Upon closer examination of the two texts for the MDR and IVDR it became clear that the scrutiny proposals in both regulations are actually identical (sorry for the earlier confusion).
Accordingly, there are two novelties.
Largely the same
First, things unexpectedly stay largely the same both under the MDR and IVDR: pre-market evaluation by a notified body and post-market controls by the authorities. This is definitely a novelty because this was not the expected outcome.

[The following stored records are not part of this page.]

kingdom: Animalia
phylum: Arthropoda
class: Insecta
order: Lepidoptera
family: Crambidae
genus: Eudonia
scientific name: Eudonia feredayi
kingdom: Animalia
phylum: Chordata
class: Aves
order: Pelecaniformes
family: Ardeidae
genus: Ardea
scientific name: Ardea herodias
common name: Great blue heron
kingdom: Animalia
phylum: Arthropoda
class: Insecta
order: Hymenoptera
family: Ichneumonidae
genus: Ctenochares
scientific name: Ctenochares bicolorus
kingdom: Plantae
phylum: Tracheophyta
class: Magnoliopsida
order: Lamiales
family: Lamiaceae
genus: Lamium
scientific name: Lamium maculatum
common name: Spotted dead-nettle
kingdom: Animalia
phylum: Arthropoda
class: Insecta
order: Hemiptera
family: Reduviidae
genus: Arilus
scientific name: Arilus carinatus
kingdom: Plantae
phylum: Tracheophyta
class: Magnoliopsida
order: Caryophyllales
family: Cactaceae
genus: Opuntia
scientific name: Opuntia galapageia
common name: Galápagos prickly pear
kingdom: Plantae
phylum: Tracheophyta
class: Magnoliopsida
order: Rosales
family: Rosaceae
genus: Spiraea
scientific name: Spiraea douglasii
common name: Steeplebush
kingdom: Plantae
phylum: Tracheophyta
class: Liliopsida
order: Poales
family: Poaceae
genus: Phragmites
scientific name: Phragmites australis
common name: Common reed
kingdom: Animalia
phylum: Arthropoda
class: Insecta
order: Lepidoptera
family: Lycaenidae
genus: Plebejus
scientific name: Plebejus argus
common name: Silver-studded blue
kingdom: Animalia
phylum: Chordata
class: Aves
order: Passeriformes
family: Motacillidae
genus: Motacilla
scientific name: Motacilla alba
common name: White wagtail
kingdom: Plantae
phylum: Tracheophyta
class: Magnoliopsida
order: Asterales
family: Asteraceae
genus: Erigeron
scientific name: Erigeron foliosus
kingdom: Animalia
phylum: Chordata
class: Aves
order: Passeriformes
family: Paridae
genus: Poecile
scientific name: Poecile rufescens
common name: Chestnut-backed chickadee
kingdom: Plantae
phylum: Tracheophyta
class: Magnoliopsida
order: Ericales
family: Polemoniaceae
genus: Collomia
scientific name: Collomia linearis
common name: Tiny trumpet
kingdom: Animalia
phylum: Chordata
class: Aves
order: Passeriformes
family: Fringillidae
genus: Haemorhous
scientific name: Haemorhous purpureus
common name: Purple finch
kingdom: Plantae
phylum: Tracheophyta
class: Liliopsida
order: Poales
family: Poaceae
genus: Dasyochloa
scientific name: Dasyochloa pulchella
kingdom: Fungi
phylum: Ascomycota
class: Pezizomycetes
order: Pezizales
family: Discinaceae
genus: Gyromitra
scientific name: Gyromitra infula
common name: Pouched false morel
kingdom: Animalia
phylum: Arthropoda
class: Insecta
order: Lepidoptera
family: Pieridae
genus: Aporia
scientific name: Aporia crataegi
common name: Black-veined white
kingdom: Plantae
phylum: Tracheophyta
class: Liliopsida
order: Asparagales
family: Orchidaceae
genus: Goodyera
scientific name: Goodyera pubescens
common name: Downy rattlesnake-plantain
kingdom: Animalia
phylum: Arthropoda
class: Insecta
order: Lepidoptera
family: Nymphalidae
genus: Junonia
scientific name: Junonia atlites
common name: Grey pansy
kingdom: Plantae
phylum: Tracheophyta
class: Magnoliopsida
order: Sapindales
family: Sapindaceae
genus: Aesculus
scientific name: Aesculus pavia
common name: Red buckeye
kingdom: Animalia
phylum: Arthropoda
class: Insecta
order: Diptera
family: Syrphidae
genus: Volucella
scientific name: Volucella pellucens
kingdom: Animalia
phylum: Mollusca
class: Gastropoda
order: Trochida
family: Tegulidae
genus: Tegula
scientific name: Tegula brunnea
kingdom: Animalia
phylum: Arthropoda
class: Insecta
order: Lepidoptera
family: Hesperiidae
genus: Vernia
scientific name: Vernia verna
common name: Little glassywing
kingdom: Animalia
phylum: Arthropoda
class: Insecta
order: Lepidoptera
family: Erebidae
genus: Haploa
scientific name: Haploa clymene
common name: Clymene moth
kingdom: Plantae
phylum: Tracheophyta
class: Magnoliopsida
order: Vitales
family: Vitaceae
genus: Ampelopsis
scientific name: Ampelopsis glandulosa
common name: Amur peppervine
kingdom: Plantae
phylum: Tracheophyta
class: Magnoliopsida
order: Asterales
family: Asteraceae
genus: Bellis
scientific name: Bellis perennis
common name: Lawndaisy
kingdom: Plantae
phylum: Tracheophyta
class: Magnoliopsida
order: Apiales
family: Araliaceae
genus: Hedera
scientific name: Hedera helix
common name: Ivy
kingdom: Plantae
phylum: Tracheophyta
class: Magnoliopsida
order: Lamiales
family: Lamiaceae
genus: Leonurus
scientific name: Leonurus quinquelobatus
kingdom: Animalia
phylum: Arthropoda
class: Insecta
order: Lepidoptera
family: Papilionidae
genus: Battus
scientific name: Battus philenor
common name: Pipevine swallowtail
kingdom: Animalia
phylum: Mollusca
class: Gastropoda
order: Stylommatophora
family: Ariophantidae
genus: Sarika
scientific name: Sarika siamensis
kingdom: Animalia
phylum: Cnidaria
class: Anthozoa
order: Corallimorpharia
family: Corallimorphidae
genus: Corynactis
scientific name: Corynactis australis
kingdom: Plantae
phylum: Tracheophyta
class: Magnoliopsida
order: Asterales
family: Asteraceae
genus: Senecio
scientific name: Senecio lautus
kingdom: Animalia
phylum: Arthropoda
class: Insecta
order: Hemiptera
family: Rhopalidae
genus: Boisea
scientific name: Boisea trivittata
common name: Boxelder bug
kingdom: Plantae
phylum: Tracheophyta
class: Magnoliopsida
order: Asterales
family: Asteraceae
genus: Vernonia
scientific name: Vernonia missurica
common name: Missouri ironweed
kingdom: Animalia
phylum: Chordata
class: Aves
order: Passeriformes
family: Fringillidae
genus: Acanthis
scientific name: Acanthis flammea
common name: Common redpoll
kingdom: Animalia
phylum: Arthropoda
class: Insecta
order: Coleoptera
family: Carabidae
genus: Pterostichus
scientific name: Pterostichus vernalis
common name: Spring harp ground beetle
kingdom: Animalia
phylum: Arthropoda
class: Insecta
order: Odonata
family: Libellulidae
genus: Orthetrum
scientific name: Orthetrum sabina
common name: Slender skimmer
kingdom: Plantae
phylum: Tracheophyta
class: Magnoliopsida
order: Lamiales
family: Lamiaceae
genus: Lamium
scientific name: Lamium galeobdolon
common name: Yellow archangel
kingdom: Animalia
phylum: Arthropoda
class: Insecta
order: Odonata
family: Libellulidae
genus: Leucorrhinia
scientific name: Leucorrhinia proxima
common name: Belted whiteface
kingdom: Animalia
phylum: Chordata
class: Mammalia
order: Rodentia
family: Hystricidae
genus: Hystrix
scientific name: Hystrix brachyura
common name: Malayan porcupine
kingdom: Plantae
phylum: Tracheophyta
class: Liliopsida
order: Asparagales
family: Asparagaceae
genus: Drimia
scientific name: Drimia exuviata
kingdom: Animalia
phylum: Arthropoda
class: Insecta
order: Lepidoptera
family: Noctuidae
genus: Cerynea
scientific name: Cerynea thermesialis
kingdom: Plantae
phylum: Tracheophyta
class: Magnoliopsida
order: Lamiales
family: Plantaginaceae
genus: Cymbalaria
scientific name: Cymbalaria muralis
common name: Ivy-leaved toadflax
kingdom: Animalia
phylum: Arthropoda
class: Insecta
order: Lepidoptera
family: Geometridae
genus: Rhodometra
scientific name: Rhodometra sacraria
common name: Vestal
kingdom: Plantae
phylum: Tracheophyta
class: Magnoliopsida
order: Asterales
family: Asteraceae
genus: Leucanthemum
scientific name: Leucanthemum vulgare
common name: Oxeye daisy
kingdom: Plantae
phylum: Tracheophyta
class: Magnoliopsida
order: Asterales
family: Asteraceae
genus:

The member states have apparently been able to agree that the current quick market access procedure in the EU has served the market very well and that a more front loaded pre-market process does not produce safer devices, as has been recognized also in pharma market access.
Of course we will need to see if this holds up during the trilogue with the Parliament.
Validation of clinical strategy by expert panel
Secondly, the novelty in the market access procedure for medical devices is the possibility for class III devices manufacturers to submit their intended clinical development strategy and proposals for clinical investigation(s) to an expert panel for consideration (article 49 (1a) MDR).
The only disincentive to do this is that on the one hand the manufacturer shall give due consideration to the views expressed by the expert panel and must document the panel’s considerations in the clinical evaluation report, while on the other hand the manufacturer cannot may not [that’s what the text says] evoke any rights to the views expressed by the expert panel with regard to any future conformity assessment procedure.
While a notified body can diverge from the expert panel findings later in the conformity assessment procedure, it has to provide justification for this when it notifies the certificate and this is basically the only guarantee that the manufacturer has that the notified body will follow the clinical strategy validated by the expert panel.
Yet, this is an improvement over the current situation where I regularly see notified bodies move the clinical goalposts after the notified body has agreed with the manufacturer on a clinical strategy and even after the manufacturer has already started trials based on that agreement. This puts especially start-up companies in sometimes extremely problematic situations, e.g. when they lack funds to perform the additional trials and go bankrupt.
It would be nice if the expert panel’s evaluation of the strategy would carry more mandatory weight for the notified bodies, because it would make relying on it more attractive for the market, which will lead to a harmonization of clinical evidence for class III devices that everybody should want, including manufacturers (as they hate to see competitors with a better deal on clinical evidence for the same product).